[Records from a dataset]

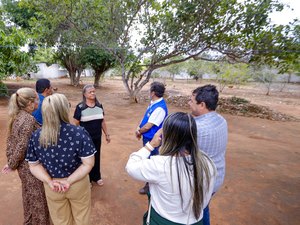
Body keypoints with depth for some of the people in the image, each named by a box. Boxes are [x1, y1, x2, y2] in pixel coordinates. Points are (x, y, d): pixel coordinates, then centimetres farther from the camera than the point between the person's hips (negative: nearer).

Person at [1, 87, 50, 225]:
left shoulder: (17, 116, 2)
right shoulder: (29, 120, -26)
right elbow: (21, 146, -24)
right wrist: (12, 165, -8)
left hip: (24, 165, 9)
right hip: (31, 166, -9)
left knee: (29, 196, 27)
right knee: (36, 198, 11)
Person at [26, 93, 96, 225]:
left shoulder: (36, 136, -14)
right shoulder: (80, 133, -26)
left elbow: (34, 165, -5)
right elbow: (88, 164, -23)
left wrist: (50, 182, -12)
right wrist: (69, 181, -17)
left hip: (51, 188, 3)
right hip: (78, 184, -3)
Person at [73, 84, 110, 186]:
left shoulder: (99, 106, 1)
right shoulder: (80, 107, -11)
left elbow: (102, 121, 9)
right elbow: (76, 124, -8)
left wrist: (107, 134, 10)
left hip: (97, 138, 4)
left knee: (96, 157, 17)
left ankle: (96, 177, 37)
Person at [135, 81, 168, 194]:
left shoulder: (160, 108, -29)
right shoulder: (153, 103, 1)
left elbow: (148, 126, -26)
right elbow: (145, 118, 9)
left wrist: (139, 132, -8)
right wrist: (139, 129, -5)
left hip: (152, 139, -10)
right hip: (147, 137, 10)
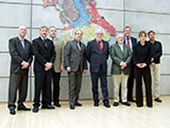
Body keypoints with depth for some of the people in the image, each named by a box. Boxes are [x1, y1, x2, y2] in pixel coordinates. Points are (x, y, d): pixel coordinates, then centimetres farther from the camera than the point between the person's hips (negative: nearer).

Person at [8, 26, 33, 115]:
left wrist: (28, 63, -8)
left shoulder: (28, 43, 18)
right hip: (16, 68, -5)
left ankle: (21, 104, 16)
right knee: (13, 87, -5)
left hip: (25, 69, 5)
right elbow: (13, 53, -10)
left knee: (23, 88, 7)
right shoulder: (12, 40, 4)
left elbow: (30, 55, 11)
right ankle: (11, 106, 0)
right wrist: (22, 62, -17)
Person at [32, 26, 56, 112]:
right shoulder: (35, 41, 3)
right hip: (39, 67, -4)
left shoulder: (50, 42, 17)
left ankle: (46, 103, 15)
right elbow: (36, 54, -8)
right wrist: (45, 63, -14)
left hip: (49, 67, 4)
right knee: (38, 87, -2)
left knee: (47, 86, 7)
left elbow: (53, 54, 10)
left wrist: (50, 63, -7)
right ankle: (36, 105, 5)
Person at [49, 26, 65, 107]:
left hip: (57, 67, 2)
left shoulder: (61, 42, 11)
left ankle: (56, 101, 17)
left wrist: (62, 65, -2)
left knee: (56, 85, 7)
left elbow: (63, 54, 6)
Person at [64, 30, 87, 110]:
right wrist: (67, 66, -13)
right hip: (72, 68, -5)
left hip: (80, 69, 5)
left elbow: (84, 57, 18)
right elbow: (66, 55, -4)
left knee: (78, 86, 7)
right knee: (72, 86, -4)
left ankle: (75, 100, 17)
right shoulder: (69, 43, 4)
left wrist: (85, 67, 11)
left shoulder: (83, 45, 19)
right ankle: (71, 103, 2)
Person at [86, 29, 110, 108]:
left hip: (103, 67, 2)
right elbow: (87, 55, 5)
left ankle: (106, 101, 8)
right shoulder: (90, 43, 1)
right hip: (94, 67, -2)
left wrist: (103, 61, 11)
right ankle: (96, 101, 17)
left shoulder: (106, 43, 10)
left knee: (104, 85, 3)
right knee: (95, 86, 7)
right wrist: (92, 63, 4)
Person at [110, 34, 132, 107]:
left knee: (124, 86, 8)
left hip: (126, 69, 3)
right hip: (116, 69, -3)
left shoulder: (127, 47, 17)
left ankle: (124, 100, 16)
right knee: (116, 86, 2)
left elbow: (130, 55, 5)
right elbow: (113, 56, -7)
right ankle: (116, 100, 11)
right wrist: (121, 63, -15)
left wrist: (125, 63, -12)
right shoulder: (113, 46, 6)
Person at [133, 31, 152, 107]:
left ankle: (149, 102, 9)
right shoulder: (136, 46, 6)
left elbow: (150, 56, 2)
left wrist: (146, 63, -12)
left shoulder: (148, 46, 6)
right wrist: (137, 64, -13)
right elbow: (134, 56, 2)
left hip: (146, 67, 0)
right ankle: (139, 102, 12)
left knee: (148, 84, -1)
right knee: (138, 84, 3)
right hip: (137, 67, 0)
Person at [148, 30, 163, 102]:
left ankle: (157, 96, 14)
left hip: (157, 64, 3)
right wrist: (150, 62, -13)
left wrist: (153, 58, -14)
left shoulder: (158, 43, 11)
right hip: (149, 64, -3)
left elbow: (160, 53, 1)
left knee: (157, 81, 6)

## WHAT IS BEING ASKED:
Copy all the rows above word for word, without the pictures.

## ANSWER SPACE:
Body keypoints with depth for some of the people in the image, each named by a box. Boxes are [x1, y1, x2, y2] in pixel coordinates. Points are (x, y, d): pixel coordinates, then centimetres farther from the camera than the point between the person's hips (negative: nearer).

Person at [1, 87, 50, 225]:
left shoulder: (17, 116, 2)
right shoulder: (29, 120, -26)
right elbow: (21, 146, -24)
right wrist: (12, 165, -8)
left hip: (24, 165, 9)
right hip: (31, 166, -9)
left knee: (29, 196, 27)
right knee: (36, 198, 11)
Person at [26, 93, 96, 225]:
left shoulder: (36, 136, -14)
right shoulder: (80, 133, -26)
left elbow: (34, 165, -5)
right elbow: (88, 164, -23)
left wrist: (50, 182, -12)
right wrist: (69, 181, -17)
left hip: (51, 188, 3)
right hip: (78, 184, -3)
Person at [73, 84, 110, 186]:
left shoulder: (99, 106, 1)
right shoulder: (80, 107, -11)
left elbow: (102, 121, 9)
right elbow: (76, 124, -8)
left wrist: (107, 134, 10)
left hip: (97, 138, 4)
left knee: (96, 157, 17)
left ankle: (96, 177, 37)
Person at [135, 81, 168, 194]:
left shoulder: (160, 108, -29)
right shoulder: (153, 103, 1)
left elbow: (148, 126, -26)
right elbow: (145, 118, 9)
left wrist: (139, 132, -8)
right wrist: (139, 129, -5)
left hip: (152, 139, -10)
right hip: (147, 137, 10)
Body keypoints with depth for some of the people in the image, each named by a box. Boxes are [x1, y1, x2, y2] in pixel coordinates. Points are (x, y, d): pixel coordinates, then centimetres farther from the camera than the point between the person's hips (negative: nearer).

Person at [8, 26, 33, 115]:
left wrist: (28, 63, -8)
left shoulder: (28, 43, 18)
right hip: (16, 68, -5)
left ankle: (21, 104, 16)
right knee: (13, 87, -5)
left hip: (25, 69, 5)
right elbow: (13, 53, -10)
left knee: (23, 88, 7)
right shoulder: (12, 40, 4)
left elbow: (30, 55, 11)
right ankle: (11, 106, 0)
right wrist: (22, 62, -17)
Person at [32, 26, 56, 112]:
right shoulder: (35, 41, 3)
right hip: (39, 67, -4)
left shoulder: (50, 42, 17)
left ankle: (46, 103, 15)
right elbow: (36, 54, -8)
right wrist: (45, 63, -14)
left hip: (49, 67, 4)
right knee: (38, 87, -2)
left knee: (47, 86, 7)
left elbow: (53, 54, 10)
left wrist: (50, 63, -7)
right ankle: (36, 105, 5)
Person at [49, 26, 65, 107]:
left hip: (57, 67, 2)
left shoulder: (61, 42, 11)
left ankle: (56, 101, 17)
left wrist: (62, 65, -2)
left knee: (56, 85, 7)
left elbow: (63, 54, 6)
Person at [64, 30, 87, 110]:
right wrist: (67, 66, -13)
right hip: (72, 68, -5)
left hip: (80, 69, 5)
left elbow: (84, 57, 18)
right elbow: (66, 55, -4)
left knee: (78, 86, 7)
right knee: (72, 86, -4)
left ankle: (75, 100, 17)
right shoulder: (69, 43, 4)
left wrist: (85, 67, 11)
left shoulder: (83, 45, 19)
right ankle: (71, 103, 2)
Person at [86, 29, 110, 108]:
left hip: (103, 67, 2)
right elbow: (87, 55, 5)
left ankle: (106, 101, 8)
right shoulder: (90, 43, 1)
right hip: (94, 67, -2)
left wrist: (103, 61, 11)
right ankle: (96, 101, 17)
left shoulder: (106, 43, 10)
left knee: (104, 85, 3)
right knee: (95, 86, 7)
right wrist: (92, 63, 4)
Person at [110, 34, 132, 107]:
left knee: (124, 86, 8)
left hip: (126, 69, 3)
right hip: (116, 69, -3)
left shoulder: (127, 47, 17)
left ankle: (124, 100, 16)
right knee: (116, 86, 2)
left elbow: (130, 55, 5)
right elbow: (113, 56, -7)
right ankle: (116, 100, 11)
right wrist: (121, 63, -15)
left wrist: (125, 63, -12)
right shoulder: (113, 46, 6)
Person at [133, 31, 152, 107]:
left ankle: (149, 102, 9)
right shoulder: (136, 46, 6)
left elbow: (150, 56, 2)
left wrist: (146, 63, -12)
left shoulder: (148, 46, 6)
right wrist: (137, 64, -13)
right elbow: (134, 56, 2)
left hip: (146, 67, 0)
right ankle: (139, 102, 12)
left knee: (148, 84, -1)
right knee: (138, 84, 3)
right hip: (137, 67, 0)
Person at [148, 30, 163, 102]:
left ankle: (157, 96, 14)
left hip: (157, 64, 3)
right wrist: (150, 62, -13)
left wrist: (153, 58, -14)
left shoulder: (158, 43, 11)
right hip: (149, 64, -3)
left elbow: (160, 53, 1)
left knee: (157, 81, 6)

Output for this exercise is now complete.